Last Friday I took (and passed) the test that allows me to legally drive a motorcycle in the state of Utah. But before I took the test, I stayed up all night long reading the DMV’s Motorcycle Operator Manual – and in the process realized that riding a bicycle has taught me a lot about how to handle and operate a motorcycle.
First of all, the equipment is all very familiar. Lights and reflectors on both the front and back of the bike are required for a motorcycle, while they are largely optional on bikes. However, the helmet and gloves that many bicyclists see as mandatory are optional in the state of Utah for adult motorcycle riders (although they are highly recommended).
Another interesting note from the Motorcycle Operators Manual is that your body and the clothes you wear while riding a motorcycle make up half of the visible surface area of you and your bike. The bike makes up the other half. This is something I’ve never heard for bicyclists, but I think it might be especially true for traveling cyclists who ride with panniers, as the pannier material is sizable enough that it could very well make up half (or more) of the surface area that cars see when they whiz past.
Another similarity is the recommendation that you use mirrors to see both behind and to the side of your bike.
Finally, the front brake on both a bicycle and a motorcycle provides most of the stopping power. However, when braking you should use both your front and rear brakes.
Very similar to bicycling, most motorcycle accidents happen within 5 miles of starting out and many of these accidents occur at intersections.
The most common reason for an accident is not collision with another motorized vehicle, but simply making too wide of a turn at too high of a speed.

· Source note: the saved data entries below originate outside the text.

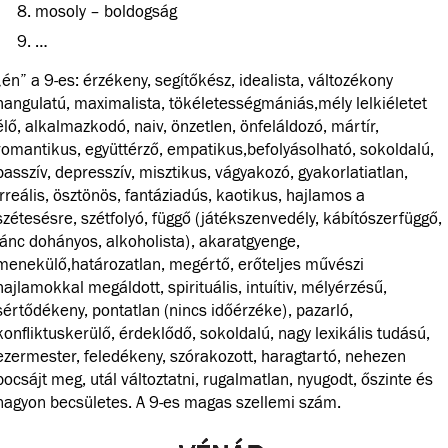
mosoly – boldogság
…
„én” a 9-es: érzékeny, segítőkész, idealista, változékony
hangulatú, maximalista, tökéletességmániás,mély lelkiéletet
élő, alkalmazkodó, naiv, önzetlen, önfeláldozó, mártír,
romantikus, együttérző, empatikus,befolyásolható, sokoldalú,
passzív, depresszív, misztikus, vágyakozó, gyakorlatiatlan,
irreális, ösztönös, fantáziadús, kaotikus, hajlamos a
szétesésre, szétfolyó, függő (játékszenvedély, kábítószerfüggő,
lánc dohányos, alkoholista), akaratgyenge,
menekülő,határozatlan, megértő, erőteljes művészi
hajlamokkal megáldott, spirituális, intuítiv, mélyérzésű,
sértődékeny, pontatlan (nincs időérzéke), pazarló,
konfliktuskerülő, érdeklődő, sokoldalú, nagy lexikális tudású,
ezermester, feledékeny, szórakozott, haragtartó, nehezen
bocsájt meg, utál változtatni, rugalmatlan, nyugodt, őszinte és
nagyon becsületes. A 9-es magas szellemi szám.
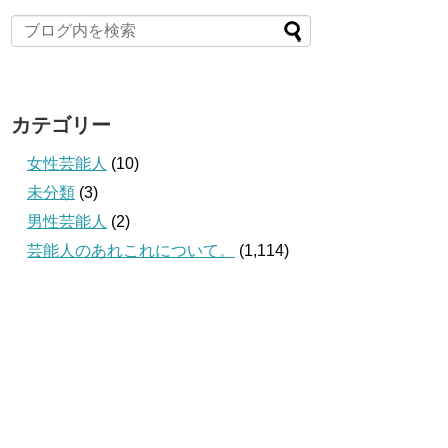
カテゴリー
女性芸能人
(10)
未分類
(3)
男性芸能人
(2)
芸能人のあれこれについて。
(1,114)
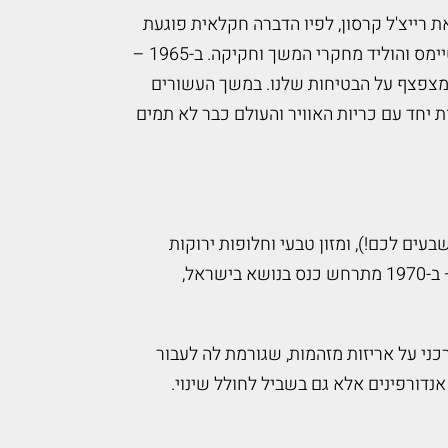
מאת רייצ'ל קרסון, לפיו הדברה חקלאית פוגעת
בסביבה שלנו ובנו. הספר הצליח לפרוץ לראש רשימת הניו יורק טיימס והוליד מחקרי המשך וחקיקה. ב-1965 –
שמצפצף על הבטיחות שלנו. במשך העשורים
 יחד עם כריות האוויר והעולם כבר לא תמים
עים לכם!), ומזון טבעי וחלופות ירוקות
מתחילות לצוץ. לראשונה, גם בישראל מדברים על עשייה ירוקה – ב-1970 מתרחש כנס בנושא בישראל,
י על אריזות מזהמות, שגורמת לה לעבור
אנדורפינים אלא גם בשביל לחולל שינוי.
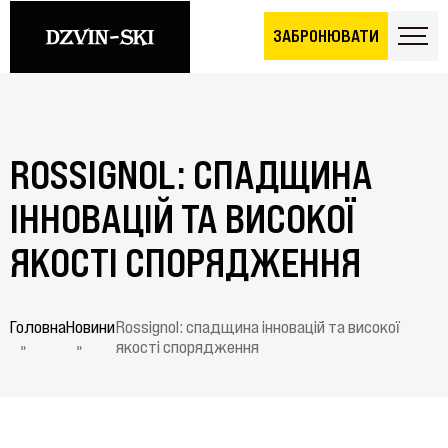
ЗАБРОНЮВАТИ
ROSSIGNOL: СПАДЩИНА
ІННОВАЦІЙ ТА ВИСОКОЇ
ЯКОСТІ СПОРЯДЖЕННЯ
Головна
Новини
Rossignol: спадщина інновацій та високої
»
»
якості спорядження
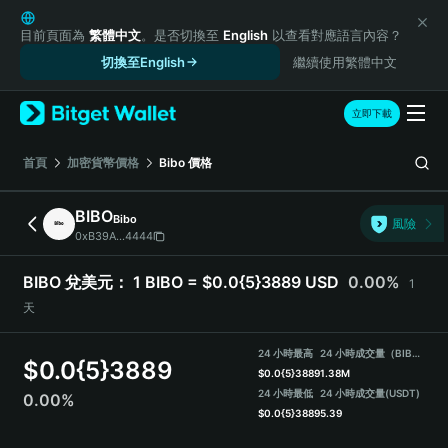
English
日本語
目前頁面為
繁體中文
。是否切換至
English
以查看對應語言內容？
Tiếng Việt
切換至English
繼續使用繁體中文
Русский
Español (Latinoamérica)
立即下載
Türkçe
Italiano
首頁
加密貨幣價格
Bibo
價格
Français
Deutsch
BIBO
Bibo
風險
简体中文
0xB39A...4444
繁體中文
Português (Portugal)
BIBO 兌美元：
1 BIBO = $0.0{5}3889 USD
0.00%
1
Bahasa Indonesia
天
ภาษาไทย
हिन्दी
24 小時最高
24 小時成交量（BIBO）
$
0.0{5}3889
বাংলা
$
0.0{5}3889
1.38M
Español
24 小時最低
24 小時成交量
(USDT)
0.00%
$
0.0{5}3889
5.39
Português (Brasil)
Español (Argentina)
BIBO Price Chart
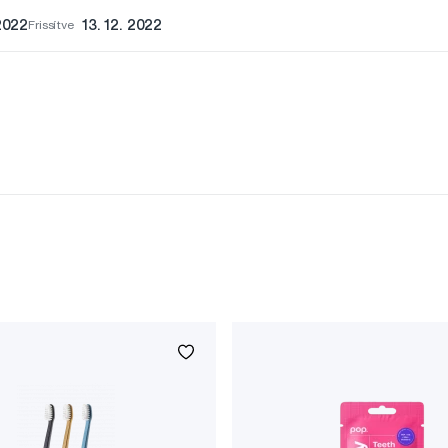
 2022
Frissítve
13. 12. 2022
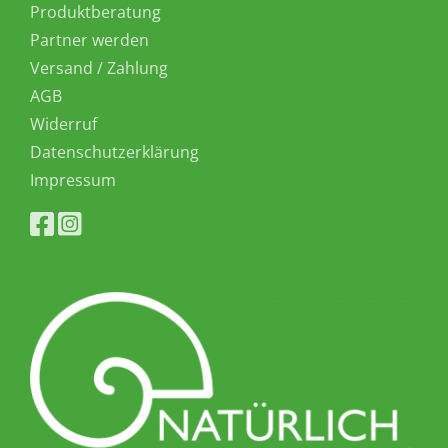
Produktberatung
Partner werden
Versand / Zahlung
AGB
Widerruf
Datenschutzerklärung
Impressum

Most motorcycle/bicycle accidents occur when the rider is traveling at low speeds.
See, Search, Evaluate, Execute
When riding a bicycle or motorcycle, you need to be visible, communicate your intentions, maintain an adequate space cushion between you and the vehicles around you, scan the path ahead of you, identify and separate potential hazards, and be prepared to act. If you see a situation approaching that could be potentially dangerous, you should be prepared to react to a dangerous situation by covering both the brake and the clutch (or in the case of a bicyclist, be prepared by covering both brakes).
Be Brave And Take The Lane
Finally, when riding a bicycle or motorcycle, you can’t be afraid to take the lane. You should always ride in a position that keeps you safe from the vehicles around you. Beware of wind blasts from larger vehicles and if you are being followed too closely, pull over and let the vehicle(s) behind you pass. Additionally, get out of drivers’ blind spots as soon as you possibly can and watch for car doors opening quickly. Beware of items that could be thrown from the vehicles around you and never take eye contact from a driver as a sign that they will yield to you.
There are probably a lot more similarities between bicycling and riding a motorcycle, but these a few of the things that stood out to me while studying my permit test material. And if, after all of this, you still don’t believe that riding a bicycle can teach you a lot about operating a motorcycle, just look at this quote from the last line on the Utah Rider Education Course website:
We also recommend riding a bicycle as much as you can before the class. It’s a great way get reacquainted with two-wheeled vehicles.